CUDA_VISIBLE_DEVICES=0 bash train.sh scripts/compute_norm.py ./configs/vla/so100.yaml \
    --data.data_name so100 \
    --data.train_path ~/.cache/huggingface/lerobot/hexchip/record-test \
    --data.norm_stats_file assets/norm_stats/so100_record_test.json

开始训练

  1. 下载训练所需的模型权重
hf download robbyant/lingbot-vla-4b
hf download Qwen/Qwen2.5-VL-3B-Instruct
hf download Ruicheng/moge-2-vitb-normal
  1. 执行训练脚本
bash train.sh tasks/vla/train_lingbotvla.py ./configs/vla/so100.yaml \
    --data.train_path ~/.cache/huggingface/lerobot/hexchip/record-test \
    --data.data_name so100 \
    --data.norm_stats_file assets/norm_stats/so100_record_test.json \
    --train.output_dir output/

部署模型

执行下列命令:

python -m deploy.lingbot_vla_policy \
 --model_path output/checkpoints/global_step_1024/hf_ckpt \
 --use_compile \
 --use_length 16 \

驱动机械臂

现在可以回到一开始我们搭建的 lerobot 开发环境.

你需要安装额外两个依赖:

uv pip install websockets msgpack

然后复制下面代码, 新建一个 test.py 文件并执行:

import logging
import time
from typing import Dict, Optional, Tuple

from typing_extensions import override
import websockets.sync.client

import functools
import msgpack
import numpy as np

from typing import Optional
from lerobot.cameras.opencv.configuration_opencv import OpenCVCameraConfig
from lerobot.robots.so_follower import SO100Follower, SO100FollowerConfig

def pack_array(obj):
    if (isinstance(obj, (np.ndarray, np.generic))) and obj.dtype.kind in ("V", "O", "c"):
        raise ValueError(f"Unsupported dtype: {obj.dtype}")

    if isinstance(obj, np.ndarray):
        return {
            b"__ndarray__": True,
            b"data": obj.tobytes(),
            b"dtype": obj.dtype.str,
            b"shape": obj.shape,
        }

    if isinstance(obj, np.generic):
        return {
            b"__npgeneric__": True,
            b"data": obj.item(),
            b"dtype": obj.dtype.str,
        }

    return obj


def unpack_array(obj):
    if b"__ndarray__" in obj:
        return np.ndarray(buffer=obj[b"data"], dtype=np.dtype(obj[b"dtype"]), shape=obj[b"shape"])

(数据)
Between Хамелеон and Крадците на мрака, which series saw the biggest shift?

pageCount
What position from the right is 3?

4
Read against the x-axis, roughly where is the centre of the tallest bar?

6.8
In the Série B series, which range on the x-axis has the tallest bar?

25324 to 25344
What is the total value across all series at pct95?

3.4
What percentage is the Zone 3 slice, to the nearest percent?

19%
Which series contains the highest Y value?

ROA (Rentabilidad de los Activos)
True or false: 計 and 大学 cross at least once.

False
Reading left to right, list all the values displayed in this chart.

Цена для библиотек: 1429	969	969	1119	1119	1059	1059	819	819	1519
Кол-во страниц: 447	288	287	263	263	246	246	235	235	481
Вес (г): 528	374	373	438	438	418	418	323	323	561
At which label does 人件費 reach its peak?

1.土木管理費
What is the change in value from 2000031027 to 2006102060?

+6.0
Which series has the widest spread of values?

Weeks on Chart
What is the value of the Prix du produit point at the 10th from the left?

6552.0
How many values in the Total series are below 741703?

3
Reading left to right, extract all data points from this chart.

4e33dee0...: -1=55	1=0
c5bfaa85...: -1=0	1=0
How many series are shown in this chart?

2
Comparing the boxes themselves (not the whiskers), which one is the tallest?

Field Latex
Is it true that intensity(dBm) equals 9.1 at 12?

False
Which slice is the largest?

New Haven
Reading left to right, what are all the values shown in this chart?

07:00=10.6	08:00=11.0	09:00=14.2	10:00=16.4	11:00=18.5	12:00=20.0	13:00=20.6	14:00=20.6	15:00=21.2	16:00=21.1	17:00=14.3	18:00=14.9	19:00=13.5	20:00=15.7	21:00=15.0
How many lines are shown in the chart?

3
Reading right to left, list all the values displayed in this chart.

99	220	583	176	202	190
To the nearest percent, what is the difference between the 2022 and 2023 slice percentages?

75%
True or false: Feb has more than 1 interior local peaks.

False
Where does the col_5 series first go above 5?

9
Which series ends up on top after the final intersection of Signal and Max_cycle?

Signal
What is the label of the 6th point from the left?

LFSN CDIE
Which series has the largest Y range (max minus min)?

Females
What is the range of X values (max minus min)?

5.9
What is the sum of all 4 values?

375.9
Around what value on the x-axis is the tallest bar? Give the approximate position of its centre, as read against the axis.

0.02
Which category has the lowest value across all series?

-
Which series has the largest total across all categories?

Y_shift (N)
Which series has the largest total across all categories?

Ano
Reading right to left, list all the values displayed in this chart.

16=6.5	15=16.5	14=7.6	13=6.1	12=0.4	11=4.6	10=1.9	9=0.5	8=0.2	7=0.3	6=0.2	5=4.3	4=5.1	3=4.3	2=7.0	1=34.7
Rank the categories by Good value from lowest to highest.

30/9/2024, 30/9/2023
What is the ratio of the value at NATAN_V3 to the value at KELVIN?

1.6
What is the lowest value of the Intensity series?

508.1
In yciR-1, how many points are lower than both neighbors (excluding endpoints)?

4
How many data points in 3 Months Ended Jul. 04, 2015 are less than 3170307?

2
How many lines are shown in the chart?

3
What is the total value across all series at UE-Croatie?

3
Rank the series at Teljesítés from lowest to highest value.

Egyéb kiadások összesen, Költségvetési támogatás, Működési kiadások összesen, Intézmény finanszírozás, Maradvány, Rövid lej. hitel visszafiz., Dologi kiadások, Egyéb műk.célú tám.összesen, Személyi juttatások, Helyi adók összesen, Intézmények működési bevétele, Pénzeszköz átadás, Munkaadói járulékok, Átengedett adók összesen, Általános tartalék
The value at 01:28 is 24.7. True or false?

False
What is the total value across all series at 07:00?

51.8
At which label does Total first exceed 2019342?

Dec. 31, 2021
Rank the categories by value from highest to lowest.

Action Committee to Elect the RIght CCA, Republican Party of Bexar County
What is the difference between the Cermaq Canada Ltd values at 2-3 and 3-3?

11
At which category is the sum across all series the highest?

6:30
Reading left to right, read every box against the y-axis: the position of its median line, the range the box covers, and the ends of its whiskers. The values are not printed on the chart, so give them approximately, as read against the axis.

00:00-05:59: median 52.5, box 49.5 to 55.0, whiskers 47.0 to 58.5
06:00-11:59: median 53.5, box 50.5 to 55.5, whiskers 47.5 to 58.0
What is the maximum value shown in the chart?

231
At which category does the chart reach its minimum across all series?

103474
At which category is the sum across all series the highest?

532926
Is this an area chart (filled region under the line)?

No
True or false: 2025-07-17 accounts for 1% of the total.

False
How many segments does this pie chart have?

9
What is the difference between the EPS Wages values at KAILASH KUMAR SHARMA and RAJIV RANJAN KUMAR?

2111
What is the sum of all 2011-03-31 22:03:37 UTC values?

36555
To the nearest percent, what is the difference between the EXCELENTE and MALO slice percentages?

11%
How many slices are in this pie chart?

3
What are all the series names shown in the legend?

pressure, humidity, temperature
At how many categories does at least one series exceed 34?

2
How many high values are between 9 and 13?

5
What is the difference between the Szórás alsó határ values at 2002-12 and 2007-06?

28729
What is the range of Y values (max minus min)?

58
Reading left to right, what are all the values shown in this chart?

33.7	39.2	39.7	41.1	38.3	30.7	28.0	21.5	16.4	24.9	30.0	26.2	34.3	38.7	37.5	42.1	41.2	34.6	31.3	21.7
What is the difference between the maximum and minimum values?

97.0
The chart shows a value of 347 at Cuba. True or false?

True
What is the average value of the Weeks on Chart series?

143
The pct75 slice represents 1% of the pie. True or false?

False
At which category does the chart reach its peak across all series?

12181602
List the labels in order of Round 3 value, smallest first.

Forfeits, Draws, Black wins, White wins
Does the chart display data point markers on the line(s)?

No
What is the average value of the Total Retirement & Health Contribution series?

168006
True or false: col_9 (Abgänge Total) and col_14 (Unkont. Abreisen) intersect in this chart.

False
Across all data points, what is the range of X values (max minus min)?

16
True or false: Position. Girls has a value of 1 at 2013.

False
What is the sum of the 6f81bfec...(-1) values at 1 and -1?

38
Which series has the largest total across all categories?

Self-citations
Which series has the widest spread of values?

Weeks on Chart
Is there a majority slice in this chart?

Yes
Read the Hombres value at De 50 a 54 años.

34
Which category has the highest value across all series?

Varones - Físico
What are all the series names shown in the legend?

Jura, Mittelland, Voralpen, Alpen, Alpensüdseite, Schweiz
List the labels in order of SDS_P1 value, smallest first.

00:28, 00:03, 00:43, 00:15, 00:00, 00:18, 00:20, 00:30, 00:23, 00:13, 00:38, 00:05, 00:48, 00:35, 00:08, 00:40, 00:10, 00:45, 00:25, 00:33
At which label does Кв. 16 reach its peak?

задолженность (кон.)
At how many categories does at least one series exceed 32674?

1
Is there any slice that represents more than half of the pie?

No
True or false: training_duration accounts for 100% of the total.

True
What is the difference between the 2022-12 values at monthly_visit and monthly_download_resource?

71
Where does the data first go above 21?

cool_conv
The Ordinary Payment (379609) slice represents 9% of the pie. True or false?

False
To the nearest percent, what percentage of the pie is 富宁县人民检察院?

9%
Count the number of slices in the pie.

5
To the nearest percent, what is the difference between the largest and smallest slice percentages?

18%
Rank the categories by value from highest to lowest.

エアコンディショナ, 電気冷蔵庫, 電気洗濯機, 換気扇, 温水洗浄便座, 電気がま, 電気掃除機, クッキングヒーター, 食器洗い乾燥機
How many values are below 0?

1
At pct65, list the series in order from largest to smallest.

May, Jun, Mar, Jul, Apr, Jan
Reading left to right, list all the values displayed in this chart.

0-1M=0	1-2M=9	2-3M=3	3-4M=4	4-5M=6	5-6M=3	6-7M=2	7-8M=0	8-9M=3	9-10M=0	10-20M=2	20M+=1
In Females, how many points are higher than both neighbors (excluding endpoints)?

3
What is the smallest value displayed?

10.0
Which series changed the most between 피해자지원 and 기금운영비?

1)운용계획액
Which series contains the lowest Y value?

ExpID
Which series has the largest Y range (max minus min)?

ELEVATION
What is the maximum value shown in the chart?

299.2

(问题与任务)
1. 请把节选原文中从“python -m deploy.lingbot_vla_policy”往下直到“现在可以回到一开始我们搭建的 lerobot 开发环境.”的全部内容原样誊写一遍。
2. 按照节选原文，在 lerobot 开发环境中驱动机械臂前需要额外安装哪两个依赖？

(各题解答)
1.
python -m deploy.lingbot_vla_policy \
 --model_path output/checkpoints/global_step_1024/hf_ckpt \
 --use_compile \
 --use_length 16 \

驱动机械臂

现在可以回到一开始我们搭建的 lerobot 开发环境.

2. websockets 和 msgpack。